During her formative years she had a coach behind her who would let her know if she was in all the right places. Alone, she turns to her cell phone. And she seems to turn to it often.

“When you’re alone — which I am mostly when I’m practicing — it’s hard to know if a shot was good and a shot wasn’t in my position because every day you feel different,” she said. “That’s why I’m so obsessed with video. It’s just to check if I’m actually getting the positions I want.”

How many?

“So many videos on my phone, it’s disgusting,” she said. “If people knew how many swing videos I have on my phone and if I had to ask my dad to film that many swings, he would boycott every exercise I did.”

She put the number at 6,000.

“Maybe more,” Korda said. “I’ll go through a training session and I’ll probably take 20 or 30 videos until I really like it and then play those. But I’ve been told I have to stop, or I’ll just have to delete them all and keep the one I want.”

NO SNEAK PREVIEW

Justin Thomas was the only American to play at the French Open ahead of the Ryder Cup at Le Golf National in 2018, compared to seven players who made up the European team.

The Italian Open in Marco Simon, venue of this year’s games, is next week and neither side’s top players are leaving. For PGA Tour members from both sides of the Atlantic, a trip to Italy would mean missing out on a $20 million event at the Wells Fargo Championship. Also, the PGA Championship is two weeks later.

US captain Zach Johnson doesn’t see this as a problem as he understands the value of the PGA Tour.

“The more times you get your feet on the site, great,” he said. “But I have some plans in place that will allow the team to get used to a golf course that they are unfamiliar with.”

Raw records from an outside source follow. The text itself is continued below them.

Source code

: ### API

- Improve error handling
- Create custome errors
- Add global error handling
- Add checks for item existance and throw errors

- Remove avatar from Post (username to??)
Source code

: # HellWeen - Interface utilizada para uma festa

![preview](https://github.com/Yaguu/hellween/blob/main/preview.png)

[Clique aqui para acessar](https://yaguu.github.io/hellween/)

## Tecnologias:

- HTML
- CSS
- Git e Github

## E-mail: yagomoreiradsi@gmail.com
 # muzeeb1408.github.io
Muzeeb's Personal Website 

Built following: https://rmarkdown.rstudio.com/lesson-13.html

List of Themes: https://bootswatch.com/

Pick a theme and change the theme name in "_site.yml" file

Europe still has plenty of players scheduled for the Italian Open who have Ryder Cup hopes such as Victor Perez, Thorbjorn Olesen, Robert MacIntyre and Danish twins Nicolai and Rasmus Hojgaard.

DIVOTS

Twelve players who made it at the Mexico Open last year are now at LIV Golf. They include Abraham Ancer and Carlos Ortiz, the two highest-ranking players from Mexico. … Max Homa has missed the cut for consecutive weeks, the first time since the US Open and Travelers Championship in 2021. He was partnered in New Orleans with fellow Cal resident Collin Morikawa. … Lilia Vu is the first player with multiple wins on the LPGA Tour this year.

STAT OF THE WEEK

Seven Americans and seven Europeans have won singles titles on the PGA Tour this year.

LAST WORD

“I just don’t really know how to do anything else, so I have a much better chance of making money from this than anything else.” – Spencer Levin, after his first Korn Ferry Tour victory at age 38 , about what kept him going.